Conspiracy-theory vs. Socialist Logic

Conspiracy-theory, or conspiracism, has it that much of the world today is to be understood in terms of ‘conspiracy’ be it by scientists, extra-terrestrials, masons, or whoever.

Currently gaining credence among many is the idea that all accepted science is a conspiracy, for relativity theory and quantum physics are specialised subjects. Einstein is difficult to understand and the majority of us are not astrophysicists, or other types of scientist, but that is no reason to dismiss these theories.

Many in society seek solace in pseudoscience, and therefore in conspiracism, whereby they can feel in control over what they cannot understand. Conspiracism absolves you from having to undertake painstaking research where you are not willing to trust those who actually have expertise in a difficult subject. Conspiracism attracts people from an entire spectrum, eager to feel that they belong to something: right or left in their leanings, dependent on what they were before becoming conspiracist. The phenomenon appears to attract ‘truthers’ – those who know the ‘truth’ despite the facts. Some are avowedly Christian, others not. Some dally with other rehashed mythologies, interpreted to fit in with their modern conspiracism. Many are, in fact, as members of the working class, confused and vulnerable, and want to feel significant; which they feel modern scientific thinking cannot help them with.

It is tempting to draw some similarity in all of this to the declining years of the Roman Empire, so brilliantly shown in the film Agora, about the last days of the great Library of Alexandria. Science and learning were then the property of a privileged few, and this is largely how they are seen today by many attracted to conspiracism and ‘truthism’. Today we are bombarded, flooded, with ideas and theories via the internet, whilst actual reading has declined.  Some conspiracy theorists tend to deride books which contradict them, dismissing them as the propaganda of those ‘in on’ the ‘great conspiracy.’ Book-learning becomes associated with closeted academia and so is deemed irrelevant. So refutation of a conspiracist’s ideology from facts outlined in books is futile.

With many people feeling disenfranchised from intellectual life, as they are in fact disenfranchised economically (being born in the wage-slave class), old and new-style forms of fanaticism win converts. Conspiracism is an obstacle to socialist awareness. Vital to the spread of socialist awareness is the materialist conception of history and recognition of human scientific progress.
Marx knew this when he wrote welcoming and applauding the publication of Darwin’s The Origin of Species, recognising science as the necessary ally of socialism. Above all, the scientific study of history is vital and paramount, as history is an evolutionary process.

Capitalism is not a conspiracy. It is a system that evolved through social and economic processes, just as socialism will have done. Capitalism, and class societies as a whole, do by definition encourage ‘conspiratorial’ behaviour, but they are historically, not ‘conspiratorially’, produced.
Everything grows from an antecedent and does not appear out of the blue.

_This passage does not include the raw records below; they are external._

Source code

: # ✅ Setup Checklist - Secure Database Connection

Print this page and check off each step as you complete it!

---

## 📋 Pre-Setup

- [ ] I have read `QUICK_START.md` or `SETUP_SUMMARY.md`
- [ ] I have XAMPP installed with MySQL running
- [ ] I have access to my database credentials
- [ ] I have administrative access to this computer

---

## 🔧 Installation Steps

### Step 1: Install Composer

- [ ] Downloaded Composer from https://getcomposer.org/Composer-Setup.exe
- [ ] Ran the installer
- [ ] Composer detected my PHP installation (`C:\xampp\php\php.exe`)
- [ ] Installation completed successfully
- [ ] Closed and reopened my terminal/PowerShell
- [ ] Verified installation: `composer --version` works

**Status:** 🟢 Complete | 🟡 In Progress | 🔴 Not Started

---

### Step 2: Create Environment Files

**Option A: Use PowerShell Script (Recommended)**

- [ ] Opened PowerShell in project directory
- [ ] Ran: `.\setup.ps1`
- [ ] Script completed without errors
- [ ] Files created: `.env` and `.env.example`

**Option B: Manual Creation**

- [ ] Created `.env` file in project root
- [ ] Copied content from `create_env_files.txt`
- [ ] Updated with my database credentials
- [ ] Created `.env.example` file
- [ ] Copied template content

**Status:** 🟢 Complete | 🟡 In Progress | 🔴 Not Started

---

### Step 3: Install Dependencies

Conspiracy theory backs up the bourgeois myth of an evil human nature (‘Original Sin’ rehashed for the modern age). To paraphrase Karl Marx, the morality of a given age is the morality of its ruling class. The cut-throat values of the capitalist class have us believing in a human cut-throat nature in which everyone is a potential conspirator, a potential thief, a potential brigand. Thus an ideology of brigandage, sustained by the viciously competitive nature of capitalism, leads people to see their fellow beings as either real or potential brigands.

Conspiracism reduces everything to a school playground view wherein everything is viewed as the
machinations of some cartoon-like gang independent of history. Those who attempt to spread conspiracy theory do a disservice to the cause of achieving a better world, by further confusing already confused workers and by giving ammunition to those who label socialists as cranks and claim capitalism to be the end of history.

We urge our fellow workers to face reality, embrace knowledge, and recognise for what it is the ridiculous zealotry known as conspiracy theory. Emancipation from the system of wage-slavery, poverty, prices and profits requires a grasp of social history and of social and natural realities.